We address this challenge by performing an extensive empirical analysis of the performance of 114 variants of the generalized relevance network approach on 47 tasks of gene network inference from time-series data and 39 tasks of gene network inference from steady-state data. We compare the different variants in a multi-objective manner, considering their ranking in terms of different performance metrics. The results suggest a set of recommendations that provide guidance for selecting an appropriate variant of the approach in different data settings.

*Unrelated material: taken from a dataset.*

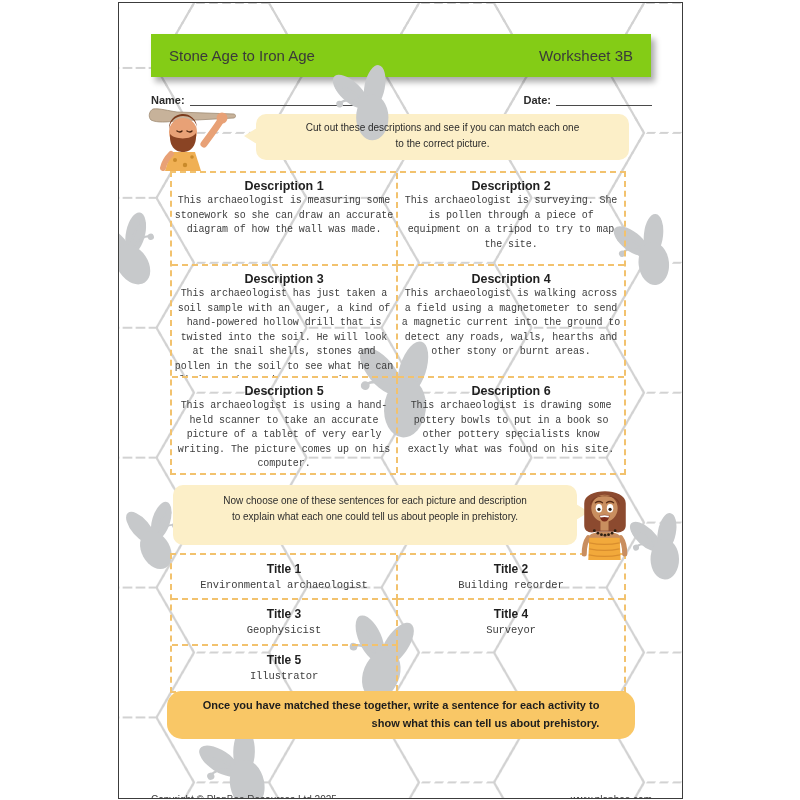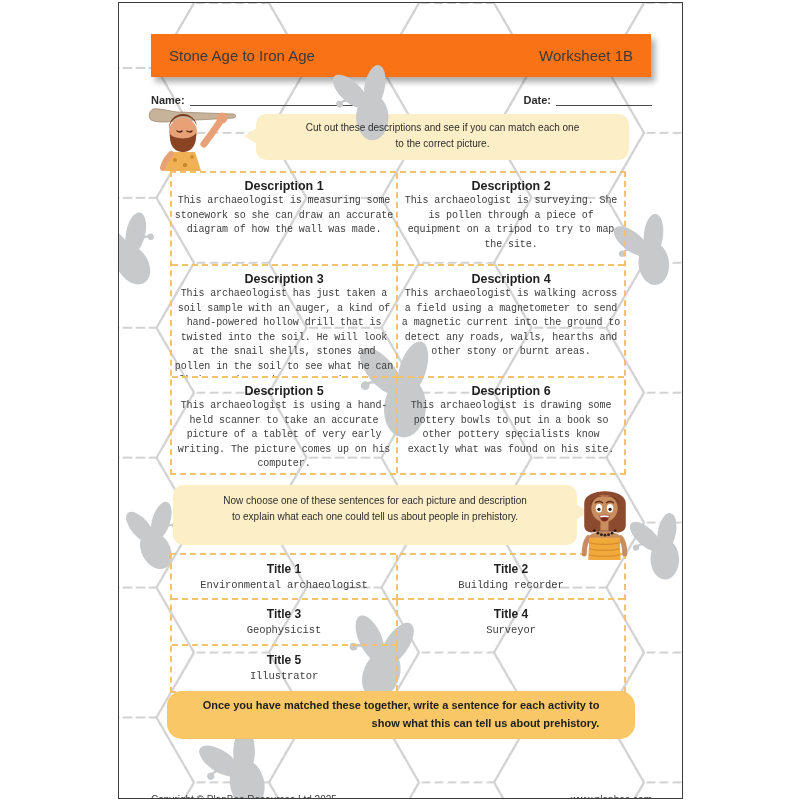"Stone Age to Iron Age" .header-bar { background: #f97316 -> #84cc16 }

The association measures based on correlation, combined with a particular scoring scheme of asymmetric weighting, lead to optimal performance of the relevance network approach in the general case. In the two special cases of inference tasks involving short time-series data and/or large networks, association measures based on identifying qualitative trends in the time series are more appropriate.
网络推断的广义相关网络方法基于各个网络节点中数据之间关联的强度来重建网络链接。它可以重建无向网络,即狭义上的相关网络,以及有向网络,即因果相关网络。广义方法允许使用节点之间成对关联的任意度量、将关联转换为网络链接权重的任意评分方案以及推断链接方向的方法。虽然这使得该方法强大且灵活,但它带来了一个挑战,即要找到在给定推断任务上表现良好的组件组合。
我们通过对广义相关网络方法的114种变体在从时间序列数据进行基因网络推断的47项任务和从稳态数据进行基因网络推断的39项任务上的性能进行广泛的实证分析,来应对这一挑战。我们以多目标方式比较不同的变体,考虑它们在不同性能指标方面的排名。结果提出了一组建议,为在不同数据设置中选择该方法的合适变体提供指导。
基于相关性的关联度量,结合特定的非对称加权评分方案,在一般情况下会导致相关网络方法的最优性能。在涉及短时间序列数据和/或大型网络的推断任务的两种特殊情况下,基于识别时间序列中定性趋势的关联度量更为合适。